- Born: August 18, 1911 Smyrna, Ottoman Empire
- Died: October 21, 1999 (aged 88) New York City, United States
- Occupation: Luthier

= Manouk Papazian =

Armenian-American luthier (1911-1999)

Manouk Papazian (August 18, 1911 – October 21, 1999) was an Armenian-American luthier. He came from Smyrna (now İzmir) in what was then the Ottoman Empire.

==Biography==
Manouk Papazian was born to an Armenian family in Smyrna, on August 18, 1911. At the time, Smyrna was a diverse city on the Aegean coast. His family fled the Armenian genocide and escaped to Thessaloniki in 1922. Papazian did well academically; outside of school, he took violin lessons, designed rugs, and drew pictures. He worked for a furniture business owned by his brother.

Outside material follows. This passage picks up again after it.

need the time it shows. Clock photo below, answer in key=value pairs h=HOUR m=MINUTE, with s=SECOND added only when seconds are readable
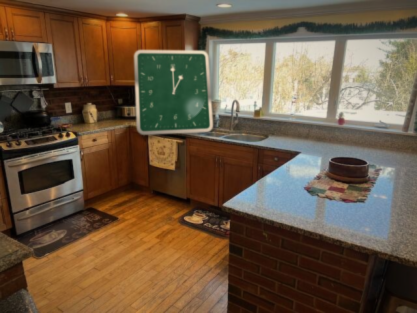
h=1 m=0
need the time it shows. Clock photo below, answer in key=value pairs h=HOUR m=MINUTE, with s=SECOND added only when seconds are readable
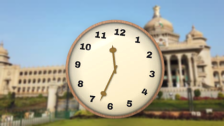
h=11 m=33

After World War II, Papazian emigrated to Buenos Aires, Argentina. It was there that he began his career as a luthier. He made a variety of instruments, including guitars, by copying wholesale models. He moved again in 1956 to New York, where his older brother lived. Papazian opened his own workshop, specializing in guitar design. He built some 900 guitars over the course of his career, and he also created ouds, lutes, archlutes, violins, vihuelas, and cellos. Papazian admired the work of French luthier Francois Tout. He retired in 1981 and became a United States citizen two years later.

Manouk Papazian died in New York City on October 21, 1999.